A Novel Approach


Imagine that you are blind. Someone is reading a story to you. It might be a news story. It might be an essay. It might be fiction. The page is turned and your reader discovers that in lieu of words, the author has inserted this image.

What words should the reader say to you to convey that image?

Or, imagine that you are reading the piece for yourself and you turn the page, the author wants you to have that image as part of the story, but there is no artwork. What words should he write to convey it to you?

If an author does not trust the reader, there is a tendency to over-write the description. Example: “It was an accumulation of hegari-based harvest product, probably wheat stalk, some fourteen meters in circumference and four meters in height, in the shape of a half-hemispherical ovoid, with shadows of a length associated with a southwesterly orientation at one-half hour after sunrise, blurred by ….” Snooze.

If the author does not understand the image, it will be underwritten. “It’s a haystack.”

If the author is lazy, he will describe it by a title. “His favorite picture is Monet’s Haystack.” (Q: Does the lazy author know which one is his ‘favorite’? The reader sure doesn’t).

Finally, in an effort to make a reader believe that precision is really important, some authors write what it is not. ‘It was not a stack of hay bales. It was not a hay rick. It was not a pile of hay. It was not….’ Well — what was it, then?

The craft of writing imagery is at least as important as the art of writing characters. Understand the image you want to convey as well as you understand your characters. If it is core to the story, answer the same dozen or so questions about the image that you would for a character so that you grasp its essence. Second, write only enough that the reader will re-create the image for himself. I know what a ‘moor’ is because Sherlock Holmes took me to one, although I’ve never been to one in person. Holmes only told me that it was desolate, treeless, boggy, and had a hound in it. That was all I needed to imagine for myself what the scene looked like. Finally, economise. Except in technical manuals and criminal reports, the reader neither needs nor wants the thousand words that a picture is worth. Do it in ten words, or twelve.
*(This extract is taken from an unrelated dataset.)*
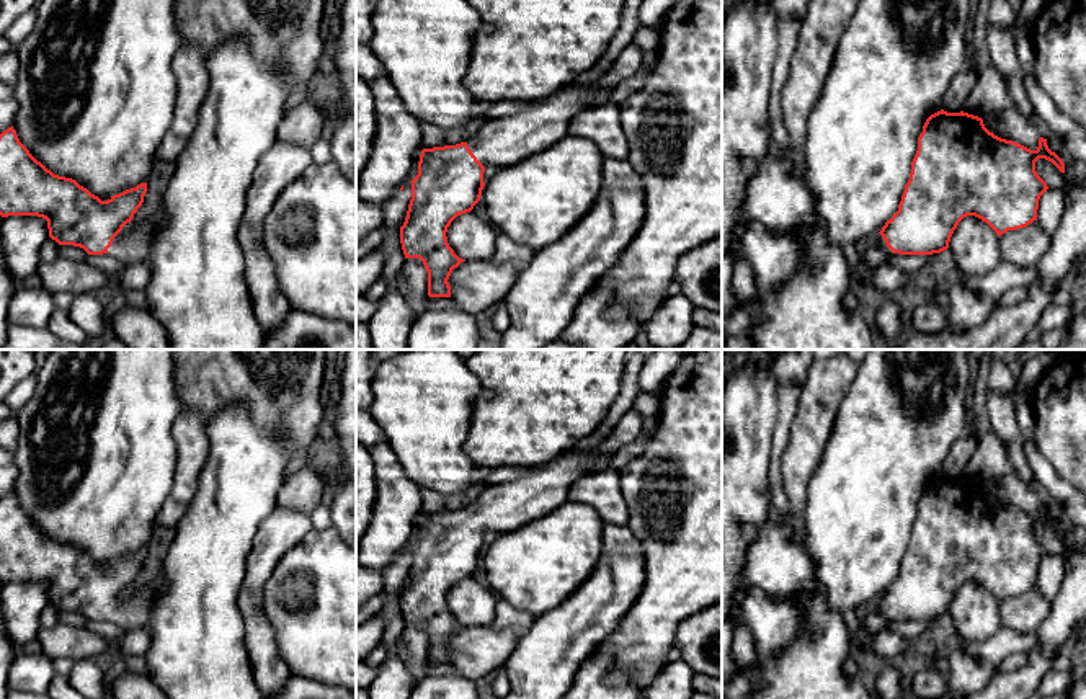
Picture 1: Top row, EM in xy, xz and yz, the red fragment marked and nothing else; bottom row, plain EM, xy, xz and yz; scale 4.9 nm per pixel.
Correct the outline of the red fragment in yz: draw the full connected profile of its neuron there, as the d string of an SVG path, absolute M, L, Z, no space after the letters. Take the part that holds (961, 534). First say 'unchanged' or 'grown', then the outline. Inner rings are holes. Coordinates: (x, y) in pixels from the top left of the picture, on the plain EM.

Now, try it. Seriously. Write the scene of this picture in ten or twelve words. Eliminate those that are not essential to your story and those not essential to what you want your reader to imagine. Organize those that you keep into an efficient phrase that invokes the picture but allows your reader to draw it.

Better still, write the scene description at least three different ways. Each time, focus on a different aspect of the scene, such as the haystack, or the morning light, or the indistinct trees in the background. You will see, when you do it, that the scene is much like the story itself — a balance between the main story and interesting back stories. Which is which is entirely up to you.

Writing is not a competition. It is an art. Authors become better only with practice, not by resting on past work.